Based on this, Roads and Buildings Department Engineer-in-Chief (Administration) M Gangadharam, has been arrested, a top officer said.

Official sources said BJP MLA from Visakhapatnam P Vishnu Kumar Raju acted as a whistleblower and led the ACB to net the official.

Raju was said to have written a letter to Chief Minister Chandrababu Naidu pointing to the grossly inflated cost of the Bhimili-Visakhapatnam beach road project and the involvement of Gangadharam.
Based on this, the Chief Minister directed the ACB to investigate the case and that led to the busting of the top R&B official, the sources added.

"ACB sleuths conducted raids over the last three days on the accused officers properties in Bengaluru, Hyderabad, Visakhapatnam, Chittoor, Kadapa and several other places in AP and Telangana," ACB Director General R P Thakur said in a release.

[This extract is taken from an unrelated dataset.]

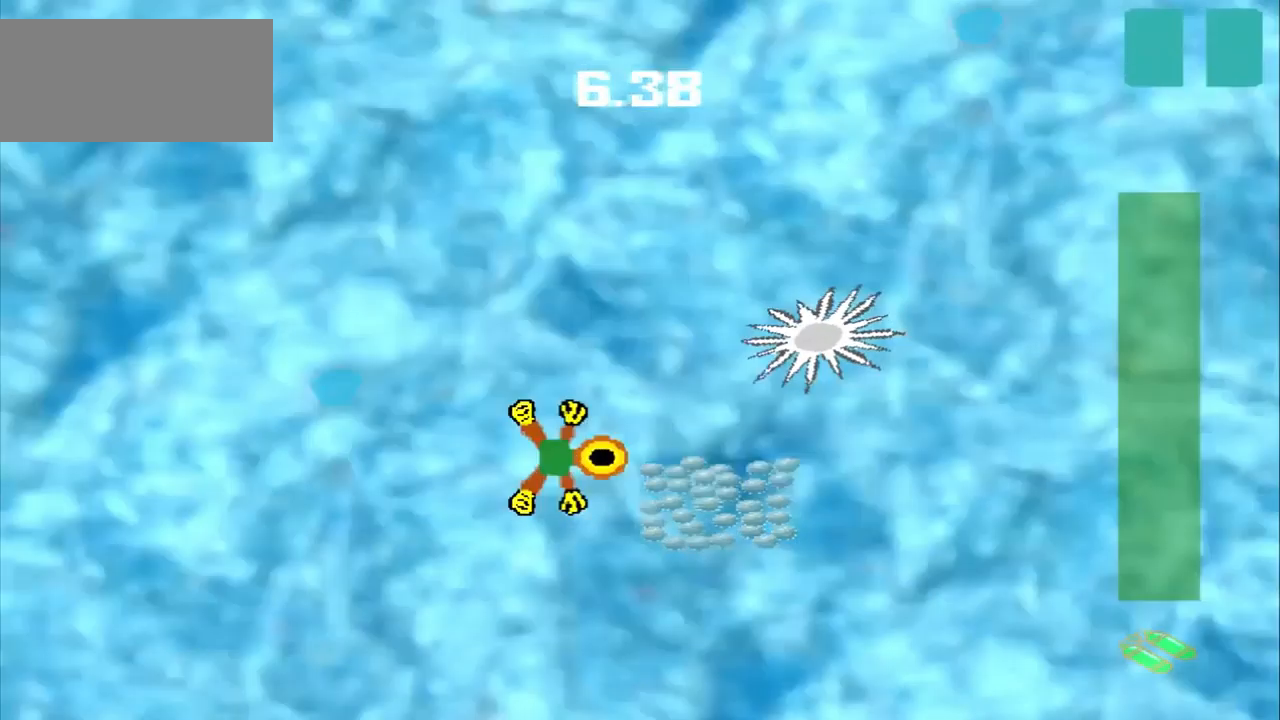
{"dt_ms": 1000, "buttons": [], "left_stick": "center"}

The assets were in the name of Gangadharam, his wife, son, daughter-in-law, daughter and son-in-law and also some benamis (contractors).

The assets included many parcels of land, residential flats, a luxury villa in Hyderabad, over two kilos of gold, investments in various companies, cars, Rs 45 lakh in cash and Rs 21 lakh in bank balance, the ACB release said.

"The actual market value of the assets is much more," Thakur noted.

Official sources said the total value of the assets could be well over Rs 100 crore.

Gangadharam began his career as a deputy executive engineer and worked in several parts of AP and rose in ranks to become the Engineer-in-Chief. The case is under investigation.